→ **Text extract**
━━━

As I watched
the guy get the shit beat out of him, even wiping off
some sweat and blood from our table, all I could think
was: "Am I really going to be a mortgage
loan officer?"
It's these moments
that make me never want to leave this city. The
adventure that is "making it" in LA is like being
in a town of make-believe. You play all these roles
and keep scheming to get somewhere else. At the ring
of a phone (or a ding of your Instant Message) you can
be working for Showtime one week and selling mortgage
loans the next. Both things that weren't even in the
realm of possibilities the week before.
OK, so what the
hell am I talking about? Marshall had a friend
who works for Showtime that needed a production
assistant for a boxing match on Showtime Friday. As
well, it looks like I'm going to be a loan officer for
(not putting name online!) thanks to a referral from a
friend I made through the Chiropractor's office. Now
if there's one thing I've never thought I'd be doing,
it was selling anything. It's 100% commission and
I know nothing about the industry. To most this
would seem like a scary proposition, but this doesn't
just need to work out - it has to. I have
no other choice but to do this and do it so well that
I'm successful. Everything relies on it. My back is
completely up against the wall.
So as you can
guess I didn't get the DVD menu-making gig.
Well lemme take that back, it's still up in the air.

━━━

→ **Extracted information**
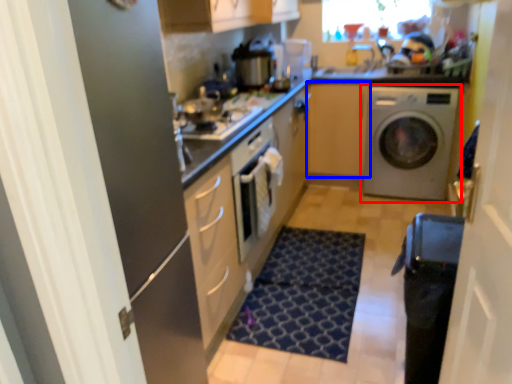
Question: Which object is closer to the camera taking this photo, washing machine (highlighted by a red box) or cabinetry (highlighted by a blue box)?

Choices:
 (A) washing machine
 (B) cabinetry

Answer: (A)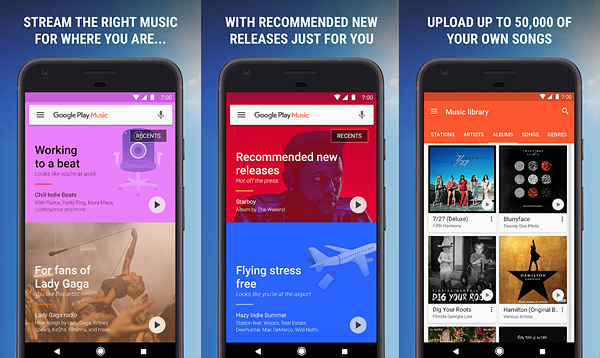
The image size is (600, 358). In order to click on device home button in this screenshot , I will do `click(98, 350)`, `click(302, 347)`, `click(497, 352)`.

━━━

→ **Short task**
Copy the LA blog entry starting with "As I watched" and going on through "the week before.", substituting "pretend" for "make-believe".

→ **Answer to this problem**
As I watched
the guy get the shit beat out of him, even wiping off
some sweat and blood from our table, all I could think
was: "Am I really going to be a mortgage
loan officer?"
It's these moments
that make me never want to leave this city. The
adventure that is "making it" in LA is like being
in a town of pretend. You play all these roles
and keep scheming to get somewhere else. At the ring
of a phone (or a ding of your Instant Message) you can
be working for Showtime one week and selling mortgage
loans the next. Both things that weren't even in the
realm of possibilities the week before.